I’ve watched the entire original series, and I started watching the rebuild expecting to be led on a slightly different journey than the original series. However, Evangelion 3.0: You Can (Not) Redo went in a completely different direction from the original series to the point where, in some cases, I feel like I’m watching something completely and utterly different.
For those of you who have not seen it yet, it takes place 14 years after the ending of the second movie, and everything is different. Shinji Ikari, the main character of the Evangelion series, appears completely ostracized for unknown reasons by the people that he considered friends – Asuka seems even more hostile towards him than she was before, and even Misato is very wary of him. He’s told that he is never allowed to ride in an Evangelion – and that is before he ends up being stolen away by Evangelion Mark.09.

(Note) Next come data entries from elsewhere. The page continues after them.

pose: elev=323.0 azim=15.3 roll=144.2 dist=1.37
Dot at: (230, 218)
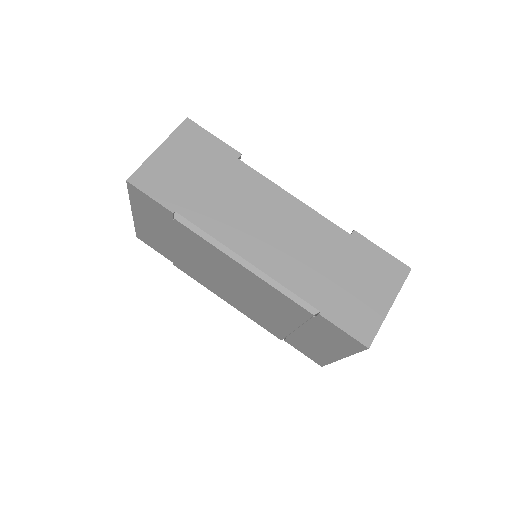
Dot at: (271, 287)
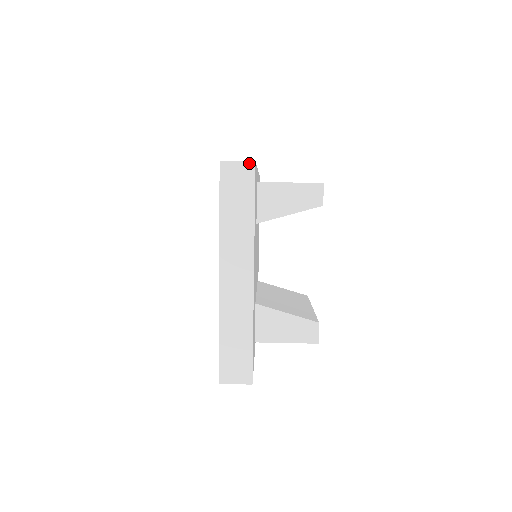
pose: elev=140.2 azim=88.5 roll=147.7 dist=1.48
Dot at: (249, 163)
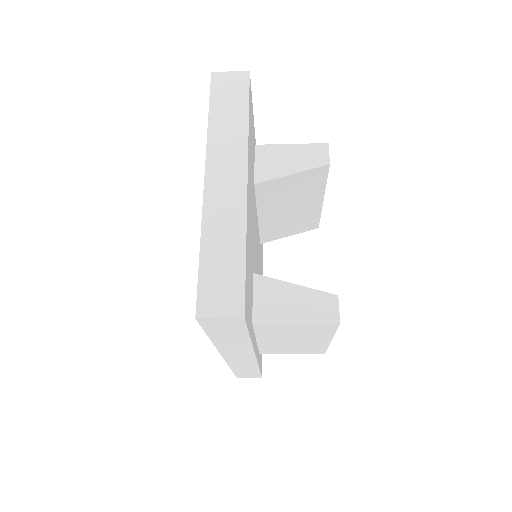
Dot at: (243, 72)
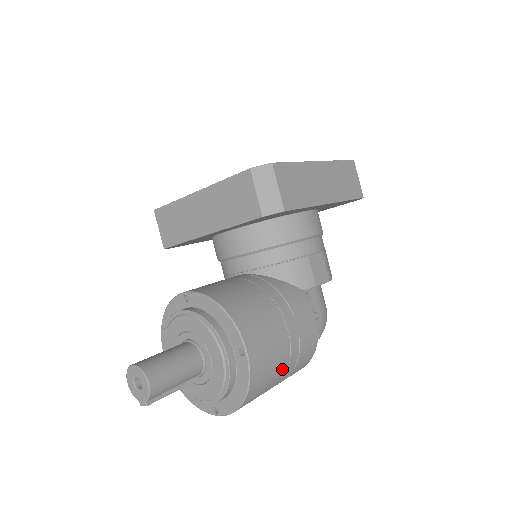
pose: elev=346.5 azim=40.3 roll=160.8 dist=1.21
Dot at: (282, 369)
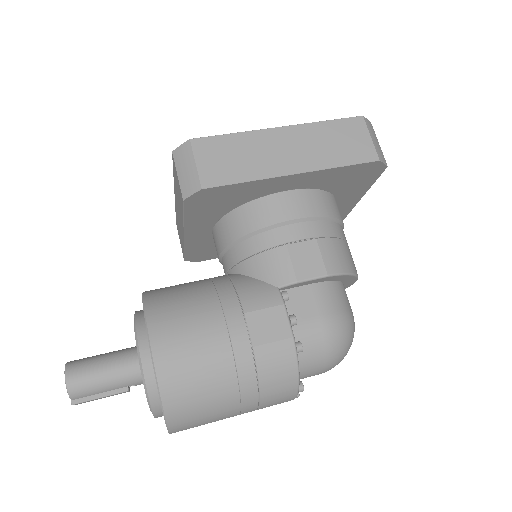
Dot at: (225, 382)
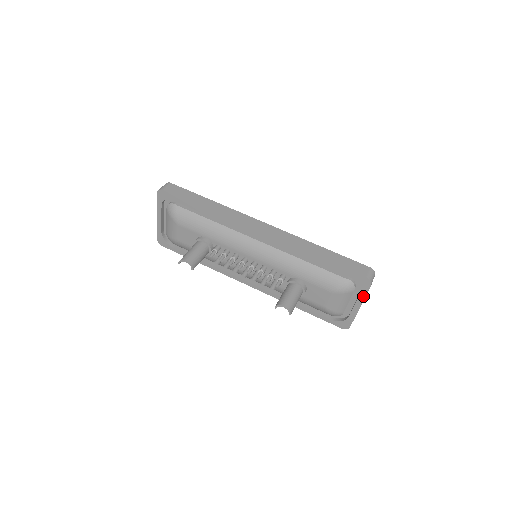
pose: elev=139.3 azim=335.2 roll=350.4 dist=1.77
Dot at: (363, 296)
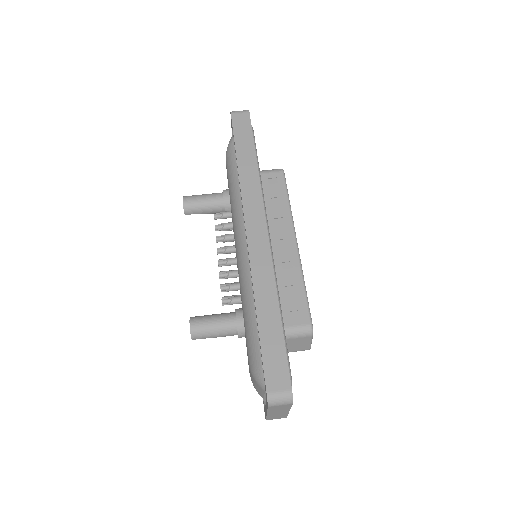
Dot at: occluded
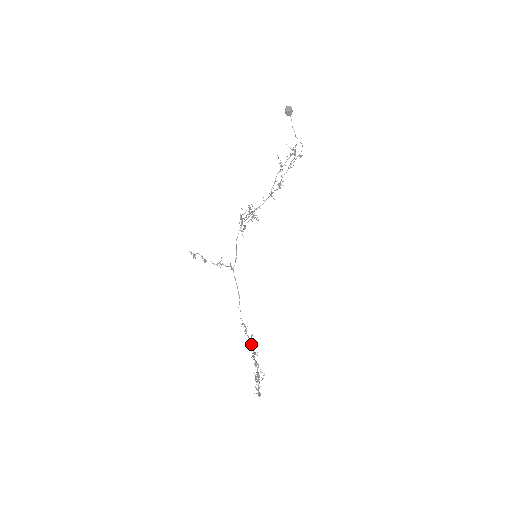
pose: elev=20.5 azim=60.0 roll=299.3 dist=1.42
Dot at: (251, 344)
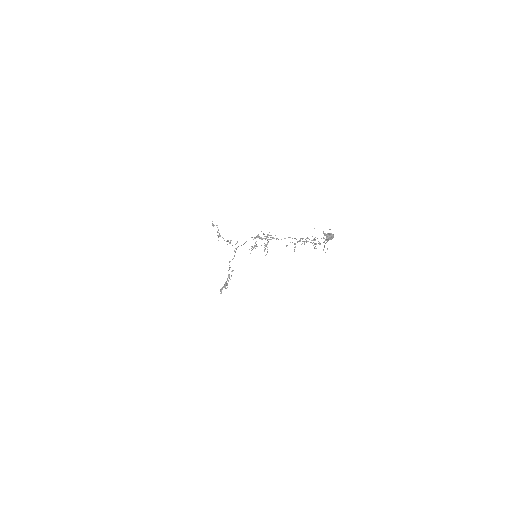
Dot at: (229, 276)
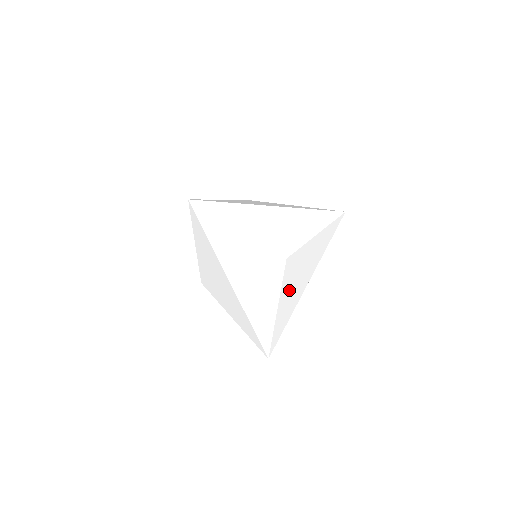
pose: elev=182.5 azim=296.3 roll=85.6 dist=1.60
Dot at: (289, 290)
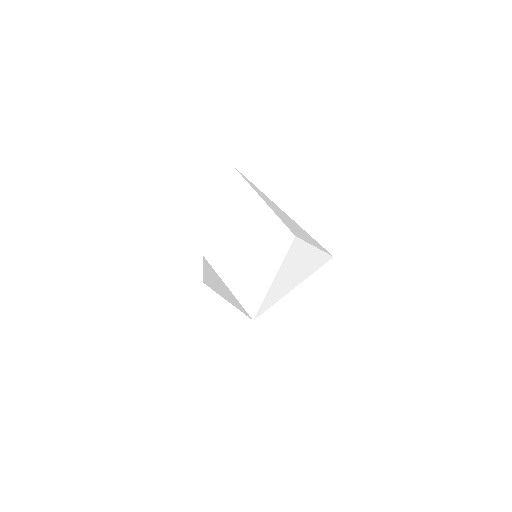
Dot at: (287, 270)
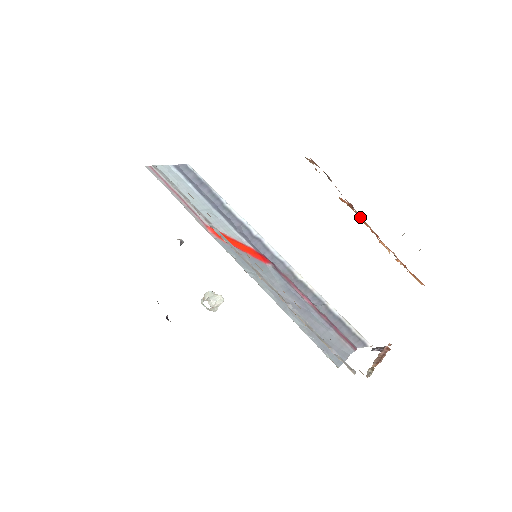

I shall say no more, because to talk more about the movie would spoil a lot of the huge moments that are very different from the original series, and moves that I wasn’t expecting in the slightest. However, there is one constant in almost all incarnations of Evangelion – Kaworu Nagisa. And in Evangelion 3.0, also known as Evangelion: The New Movie: Q, where Q is short for “quickening”, there is finally a formal introduction of Kaworu’s character.

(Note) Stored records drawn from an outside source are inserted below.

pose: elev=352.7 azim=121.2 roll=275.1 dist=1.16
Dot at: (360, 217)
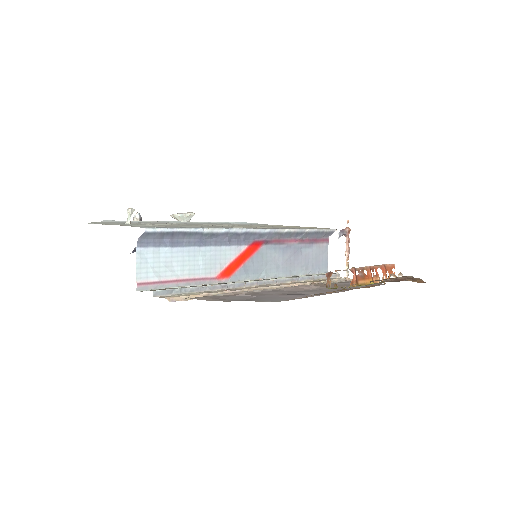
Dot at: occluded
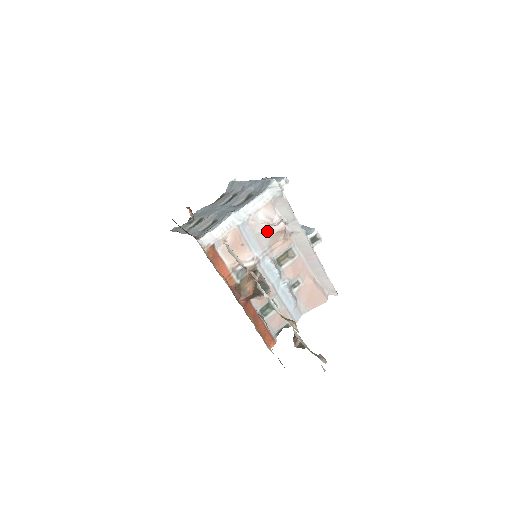
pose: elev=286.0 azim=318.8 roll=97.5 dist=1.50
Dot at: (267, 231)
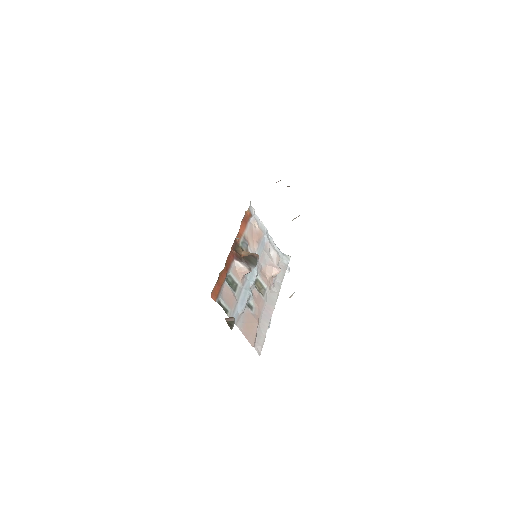
Dot at: (270, 260)
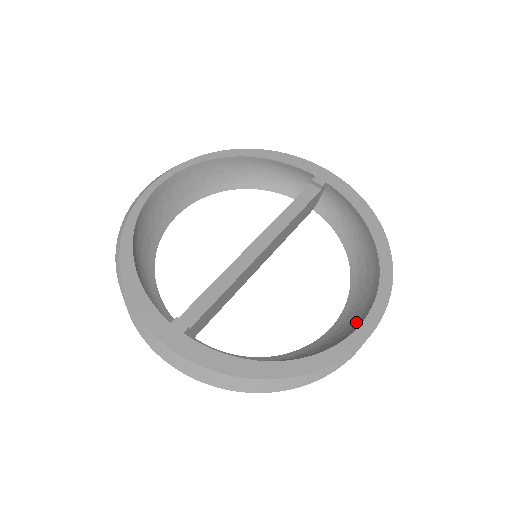
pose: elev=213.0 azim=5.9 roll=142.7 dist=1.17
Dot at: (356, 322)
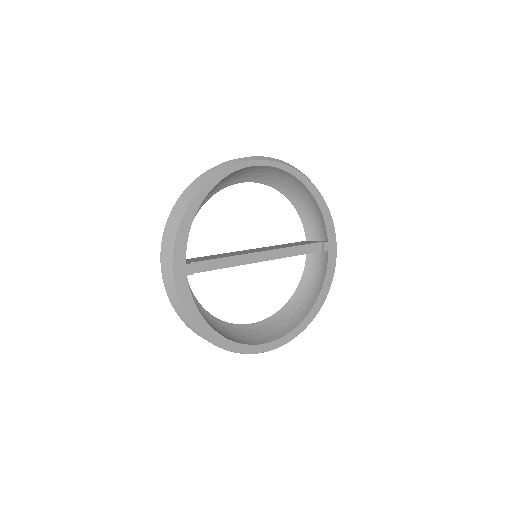
Dot at: (263, 338)
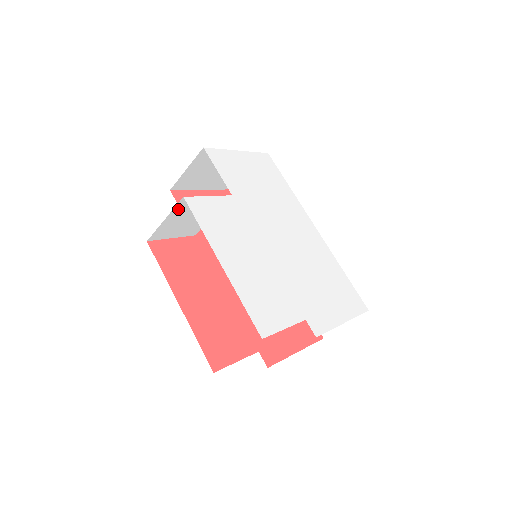
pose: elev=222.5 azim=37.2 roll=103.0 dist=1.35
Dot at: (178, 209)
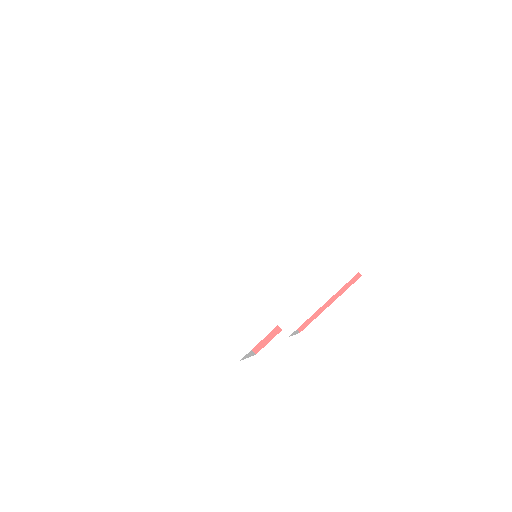
Dot at: occluded
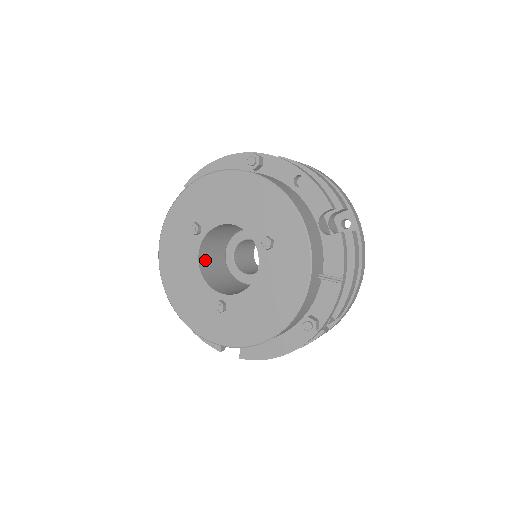
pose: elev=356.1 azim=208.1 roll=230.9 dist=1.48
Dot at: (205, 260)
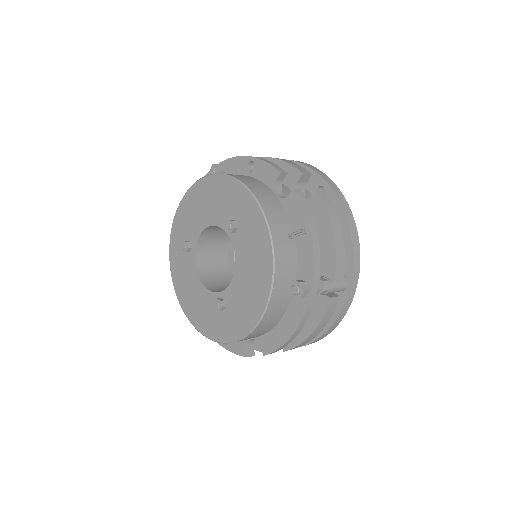
Dot at: (206, 272)
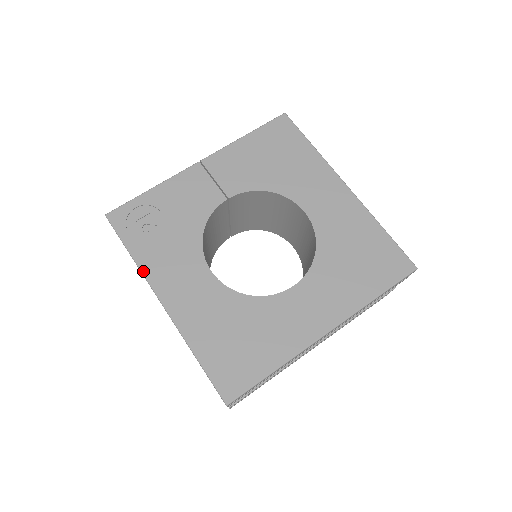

Those who watched the original series or even read any of the spin-off titles of the Evangelion universes will probably recognize Kaworu’s name. Kaworu often shows up in various of the Evangelion series as a “fanservice character”, or a character to attract the fangirls, at the top layer of his character. However, he is so much more than that; at his core, he is supposed to be someone for Shinji to grow attached to, and it’s essential for his character development. As a result of his attachment towards Kaworu, it ends off as coming off as more of a homosexual relationship between the two – something that many fans dislike. In fact, in some of the iterations of Evangelion, it has fully formed into a relationship; one of the most controversial pages being a page in the manga in which Kaworu tries to calm Shinji down from a panic attack and ends up kissing him.

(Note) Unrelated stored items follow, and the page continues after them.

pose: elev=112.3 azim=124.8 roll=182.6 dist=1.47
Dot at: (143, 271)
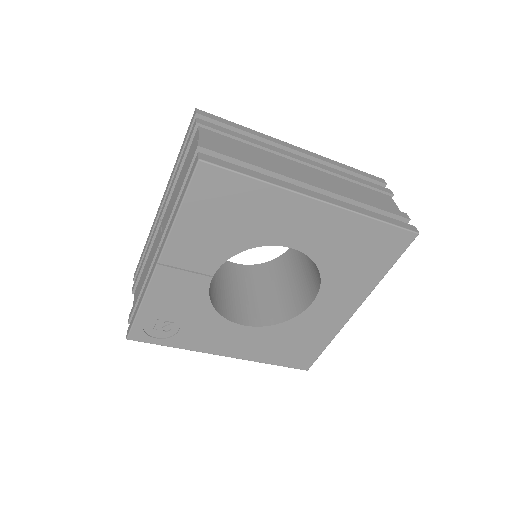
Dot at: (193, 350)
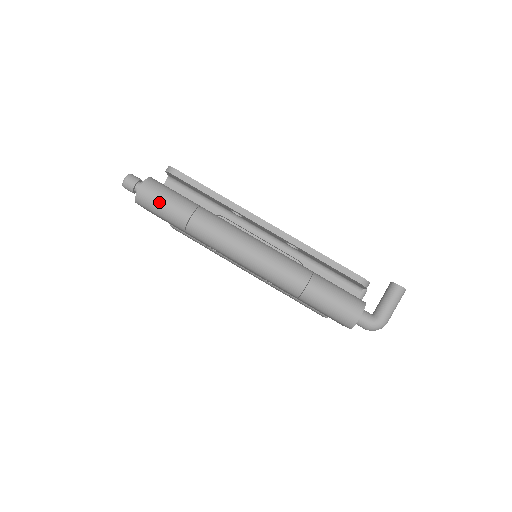
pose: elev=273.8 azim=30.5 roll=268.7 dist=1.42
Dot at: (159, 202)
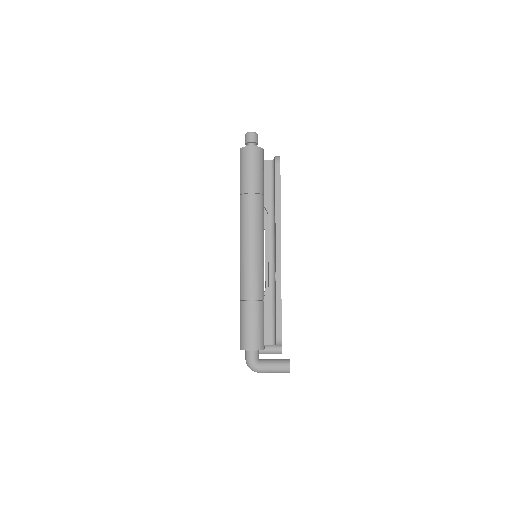
Dot at: (249, 165)
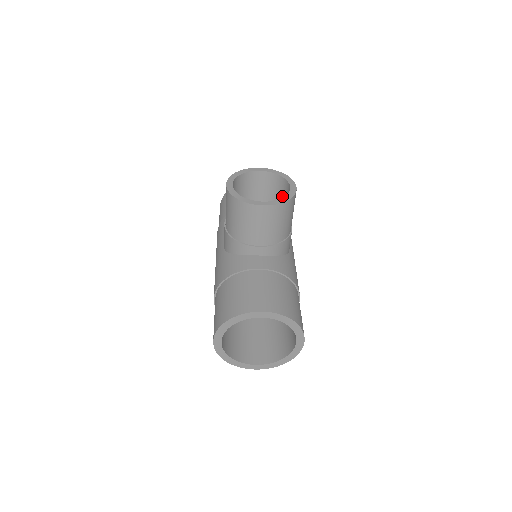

But more than that, Kaworu is someone that Shinji clings to, especially in the new movie, because he feels like there is no one else who can understand him, and he grows to trust him. There was one line in the movie that took me off guard, however, because it was different from the original Japanese; in one scene, Shinji is talking to Kaworu, and, in the original Japanese, he says something along the lines of “You are perfect for me.” In the English dub, however, he says, “You truly are my best friend.” Something completely different, probably because the former sounded “too gay” to put into the movie. The whole relationship between Kaworu and Shinji is something that’s close to my heart – one of the reasons being that it appears to be one of the first times that there is a canon, homosexual pairing between two of the main characters, in a large-scale, massively followed anime – and yet, there are constantly people trying to argue that it is not the case. I could write an entire article simply on their relationship, that’s how close it is to my heart.
The movie as a whole was very complex in nature; various times, uncomfortable laughter broke out in the auditorium where I watched the movie in scenes that weren’t exactly humorous; the movie dealt with a lot of serious tones, and evoked a lot of the same feelings that the end of the original series had. It was that tone that helped me to feel that it was, in fact, an Evangelion series entry – and something that I grew very fond of.
However, it is a movie that I feel like I have not completely understood; there were so many things going on at once that it was impossibly for me to take in everything that it had to offer. On the plus side, watching it in the movie theaters is an experience that I would not have traded for anything in the world.
Here’s to hoping the final entry in the Evangelion rebuild series will be released in theaters in America!
I rate this a four out of five white-haired pretty boys.